Accompagné d’une mère courageuse mais qui ne sait pas partager son amour entre l’enfant trouvé et adoré, Dennis, et l’enfant biologique et ignoré, et donc de ce frère mourant de jalousie qu’est Rodney, DK s’enferme à l’intérieur de lui-même. Sauf que, pour lui, il n’est rien. Rien de ce que voient les autres en lui. Et qu’il demeure l’enfant effrayé trouvé dans un trou au bord de la plage et qui passera sa vie à courir après la sensation fugace d’accomplissement éprouvée lors de ses premiers surfs adolescents.
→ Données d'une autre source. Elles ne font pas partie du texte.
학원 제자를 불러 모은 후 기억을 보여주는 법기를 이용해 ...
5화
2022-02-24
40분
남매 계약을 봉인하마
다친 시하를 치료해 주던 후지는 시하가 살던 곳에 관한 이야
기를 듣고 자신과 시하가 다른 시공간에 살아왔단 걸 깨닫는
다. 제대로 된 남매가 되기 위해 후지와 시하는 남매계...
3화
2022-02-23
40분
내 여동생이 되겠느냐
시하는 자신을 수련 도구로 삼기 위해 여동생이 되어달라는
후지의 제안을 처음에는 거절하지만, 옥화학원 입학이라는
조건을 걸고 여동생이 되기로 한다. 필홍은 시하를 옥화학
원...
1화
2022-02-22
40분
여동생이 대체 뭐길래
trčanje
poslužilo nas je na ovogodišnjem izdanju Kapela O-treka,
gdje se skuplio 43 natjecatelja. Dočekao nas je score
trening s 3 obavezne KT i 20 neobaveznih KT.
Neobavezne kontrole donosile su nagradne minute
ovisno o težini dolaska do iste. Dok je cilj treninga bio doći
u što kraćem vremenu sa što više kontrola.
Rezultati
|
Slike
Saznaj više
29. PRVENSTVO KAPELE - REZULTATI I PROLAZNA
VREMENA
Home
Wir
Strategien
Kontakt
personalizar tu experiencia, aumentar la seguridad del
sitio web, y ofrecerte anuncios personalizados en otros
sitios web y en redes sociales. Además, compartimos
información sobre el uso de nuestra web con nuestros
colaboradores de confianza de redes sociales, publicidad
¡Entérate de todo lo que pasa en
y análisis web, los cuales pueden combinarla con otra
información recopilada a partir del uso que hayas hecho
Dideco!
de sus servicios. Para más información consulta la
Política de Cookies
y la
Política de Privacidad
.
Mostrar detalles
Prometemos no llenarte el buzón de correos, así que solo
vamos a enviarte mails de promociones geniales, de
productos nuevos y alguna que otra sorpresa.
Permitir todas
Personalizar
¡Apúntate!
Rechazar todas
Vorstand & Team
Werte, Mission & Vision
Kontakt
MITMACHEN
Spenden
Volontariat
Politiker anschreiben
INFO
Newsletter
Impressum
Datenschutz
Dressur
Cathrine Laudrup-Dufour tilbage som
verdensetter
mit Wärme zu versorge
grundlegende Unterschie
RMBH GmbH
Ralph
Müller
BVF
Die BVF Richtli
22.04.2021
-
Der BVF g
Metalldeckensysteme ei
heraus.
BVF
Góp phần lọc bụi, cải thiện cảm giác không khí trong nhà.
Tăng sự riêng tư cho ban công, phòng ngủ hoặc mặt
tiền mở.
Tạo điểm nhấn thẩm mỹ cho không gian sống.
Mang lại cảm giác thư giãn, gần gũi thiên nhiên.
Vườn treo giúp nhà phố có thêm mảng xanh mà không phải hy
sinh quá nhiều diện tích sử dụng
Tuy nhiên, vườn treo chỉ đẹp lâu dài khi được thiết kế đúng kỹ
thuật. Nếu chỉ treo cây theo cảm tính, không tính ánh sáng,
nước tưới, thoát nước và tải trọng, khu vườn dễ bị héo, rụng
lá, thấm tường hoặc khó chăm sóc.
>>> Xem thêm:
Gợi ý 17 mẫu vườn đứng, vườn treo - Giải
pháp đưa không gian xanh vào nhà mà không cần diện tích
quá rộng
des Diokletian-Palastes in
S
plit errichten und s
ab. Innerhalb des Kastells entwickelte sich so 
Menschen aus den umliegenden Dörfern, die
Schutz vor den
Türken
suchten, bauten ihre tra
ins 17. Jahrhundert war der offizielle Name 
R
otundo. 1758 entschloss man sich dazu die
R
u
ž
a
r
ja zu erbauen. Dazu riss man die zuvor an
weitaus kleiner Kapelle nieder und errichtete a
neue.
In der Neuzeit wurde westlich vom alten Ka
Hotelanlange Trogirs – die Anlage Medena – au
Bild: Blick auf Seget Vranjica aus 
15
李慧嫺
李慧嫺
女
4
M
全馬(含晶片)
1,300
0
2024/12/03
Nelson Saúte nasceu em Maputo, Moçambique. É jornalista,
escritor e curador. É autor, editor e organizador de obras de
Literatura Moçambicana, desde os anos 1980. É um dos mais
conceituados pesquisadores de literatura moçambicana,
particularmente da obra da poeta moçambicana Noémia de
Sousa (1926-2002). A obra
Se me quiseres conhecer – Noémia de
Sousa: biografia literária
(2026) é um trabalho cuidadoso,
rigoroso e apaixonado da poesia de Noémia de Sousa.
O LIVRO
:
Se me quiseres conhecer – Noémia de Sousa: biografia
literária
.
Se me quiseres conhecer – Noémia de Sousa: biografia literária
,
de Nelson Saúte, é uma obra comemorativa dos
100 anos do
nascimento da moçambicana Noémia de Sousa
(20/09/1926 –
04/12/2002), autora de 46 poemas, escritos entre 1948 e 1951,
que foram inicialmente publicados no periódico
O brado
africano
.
« Le surf était déjà pourri en 1960, alors imaginez en 73. En ruine. Le seul surf pur qui restait, le surf innocent, le surf de l’âge d’or, il se trouvait en toi, à l’époque où t’étais trop jeune pour connaitre toutes ces conneries. L’âge d’or du surf, c’est quand t’as douze ans et que les journées durent cinquante heures d’affilée et que tous les jours tu surfes des vagues énormes sur une mer de rêve, et qu’y’a personne à l’eau et que tu prends cent vagues parfaites par session. C’est quand tu vois un autre gosse avec une planche sous le bras et que tu l’arrêtes pour lui demander à quel break il va, et que vous vous mettez à parler et du coup vous partez ensemble pour surfer ce break-là. Le truc, c’est que l’âge d’or ça arrivera toujours qu’à un gamin de douze ans, pasqu’après il se réveille et le surf est devenu ce truc commercial, l’eau est blindée de monde et voilà c’est tout foutu et il lui reste plus qu’à soupirer jusqu’à la fin de sa vie.
Et quand il voit un autre gars avec une planche sous le bras, maintenant, il espère juste qu’il va se faire écraser par une voiture avant d’atteindre la plage.
L’âge d’or, mon œil ».
Si l’écriture de Malcolm Knox apparaît déstabilisante au cours des premières pages, la mécanique se met rapidement en place et l’on a tôt fait de se laisser porter par se style faussement décontracté et empli d’une grande tension latente. À l’image de son héros.
Knox arrive donc à nous servir un roman féroce non pas sur la fin de l’innocence, mais sur l’absence d’innocence. C’est réussit et c’est même souvent magnifique. Que l’on aime le surf ou pas, que l’on connaisse le surf où que l’on soit totalement ignorant en la matière, il serait dommage de passer à côté de ce qui est avant tout un beau roman sur l’ambition, la fragilité du succès et la solitude.
On notera tout de même au passage le travail de Patricia Barbe-Giraut, la traductrice du texte, qui a su se tirer avec succès des pièges du vocabulaire du surf et rendre tout cela intelligible. Si l’on ne peut se référer au texte d’origine, on imagine aussi très bien, face à la fluidité de ce roman malgré un style atypique, qu’elle a vraiment su rendre justice à la version originale.